Estou longe de ser uma pessoa que foge de si mesma. Para mim, um dos três grandes prazeres da vida (sobre os outros dois comentaremos em outra ocasião) é estar sozinha e em silêncio, me conectando com as coisas que sinto e tentando encontrar alguma lógica para meus pensamentos (geralmente não encontro). Desde muito cedo me interessei por ciências que me proporcionassem aquele tipo de informação que considero o mais valioso: o autoconhecimento. De religiões a astrologia. De numerologia a eneagrama. De testes de personalidade de revista a estar todo sábado, às nove da manhã, sentada numa poltrona de couro numa sala da Savassi diante de uma psicóloga.
Adianta alguma coisa? Na minha opinião de curiosa do assunto adianta uns 90% e por isso sou propagadora de tudo o que mencionei acima. Já não compro qualquer briga porque me conheço o suficiente para saber que depois de toda e qualquer discussão me sentirei como um desenho animado esmagado por uma bigorna. Prefiro retirar meu time de campo porque já aprendi que, afinal de contas, sou péssima jogadora desde as aulas de educação física. Opto por batalhas silenciosas porque já sei que tenho o dom (ou o karma, sei lá) de fazer das minhas cordas vocais uma arma de fogo e a cada vez que fuzilo alguém me sinto como um desenho animado esmagado por uma bigorna. Um ciclo interminável que, hoje em dia, evito começar.Vale para coisas mais simples também. Me autoconhecer me permite dizer não a compromissos que não me interessam, me impede de fazer compras inúteis, segura meu impulso de cortar o cabelo num dia de fúria e me torna mais complacente com os outros. Me conheço, eu também faria aquilo.

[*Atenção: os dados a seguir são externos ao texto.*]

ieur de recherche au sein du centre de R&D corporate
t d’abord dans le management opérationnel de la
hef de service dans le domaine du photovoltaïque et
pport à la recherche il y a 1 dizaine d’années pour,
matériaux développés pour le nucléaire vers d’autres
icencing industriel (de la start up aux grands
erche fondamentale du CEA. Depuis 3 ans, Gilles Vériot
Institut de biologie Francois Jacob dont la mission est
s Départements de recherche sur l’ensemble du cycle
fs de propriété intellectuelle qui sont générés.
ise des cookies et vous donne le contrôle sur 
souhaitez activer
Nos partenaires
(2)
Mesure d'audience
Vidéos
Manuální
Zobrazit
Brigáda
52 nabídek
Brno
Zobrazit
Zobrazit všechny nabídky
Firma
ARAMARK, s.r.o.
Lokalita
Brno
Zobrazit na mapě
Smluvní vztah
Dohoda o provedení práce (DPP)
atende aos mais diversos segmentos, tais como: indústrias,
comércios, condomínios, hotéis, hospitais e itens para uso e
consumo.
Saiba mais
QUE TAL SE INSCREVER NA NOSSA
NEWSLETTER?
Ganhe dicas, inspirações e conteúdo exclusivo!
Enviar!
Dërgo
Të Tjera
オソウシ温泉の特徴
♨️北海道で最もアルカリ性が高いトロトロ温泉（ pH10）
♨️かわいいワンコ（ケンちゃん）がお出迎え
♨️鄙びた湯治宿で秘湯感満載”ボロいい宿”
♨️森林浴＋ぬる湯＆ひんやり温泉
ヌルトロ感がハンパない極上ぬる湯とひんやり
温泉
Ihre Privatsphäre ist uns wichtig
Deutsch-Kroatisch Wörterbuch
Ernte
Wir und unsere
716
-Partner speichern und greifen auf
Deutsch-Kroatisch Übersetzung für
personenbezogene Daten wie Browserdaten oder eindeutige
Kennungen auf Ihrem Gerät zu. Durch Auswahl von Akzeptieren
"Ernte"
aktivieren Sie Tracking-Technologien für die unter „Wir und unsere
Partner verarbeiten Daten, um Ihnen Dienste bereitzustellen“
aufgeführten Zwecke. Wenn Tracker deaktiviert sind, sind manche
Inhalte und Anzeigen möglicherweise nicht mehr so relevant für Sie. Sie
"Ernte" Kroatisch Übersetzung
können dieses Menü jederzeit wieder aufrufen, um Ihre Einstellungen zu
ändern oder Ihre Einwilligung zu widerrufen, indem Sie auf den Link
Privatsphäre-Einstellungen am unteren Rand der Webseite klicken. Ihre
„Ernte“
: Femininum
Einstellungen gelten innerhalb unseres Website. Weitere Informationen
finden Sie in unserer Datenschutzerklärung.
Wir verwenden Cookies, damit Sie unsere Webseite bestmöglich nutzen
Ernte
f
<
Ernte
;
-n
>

Acontece que a vida não é só 90%. Em algum momento nos depararemos com uma situação que nos arranca de nossa zona de conforto sem dó, nem piedade, nem anestesia ou aviso prévio. Negaremos nossas crenças, contrariaremos nosso DNA, agiremos como arianos (mesmo sendo librianos) e, se em meio ao turbilhão, houver um lampejo de lucidez, nos questionaremos: “como fui capaz?”. “Como fui capaz de mergulhar nesse rio se nunca soube nadar,” pergunta-se a mãe que salvou o filho de um afogamento. “Como fui capaz de largar minha família para viver um grande amor do outro lado do mundo”, pergunta-se o cego de paixão. “Como fui capaz de dar a volta por cima quando não havia ninguém do meu lado”, pergunta-se a que decepcionou-se com os seus. A resposta? Porque era a única saída. Esse 10% de enredo que faz da vida uma confusão danada não é de múltipla escolha. São cenários desenhados quando estamos encurralados. Quando tomar uma atitude – ou melhor, quando tomar a atitude – é a única opção que irá nos permitir viver em paz. Ainda que a atitude em questão seja perigosa, arriscada, passível de julgamentos, intrigante e, por isso mesmo, surpreendente até para nós mesmos, que supomos nos conhecer tão bem.
É assustador. É como descobrir que existe uma outra pessoa totalmente desconhecida vivendo com você. Em você. Inevitável? Não sei. No tudo ou nada você pode passar a vida toda optando pelo nada. Só que nesse caso, sua vida nunca será 100%. É sua conta e risco.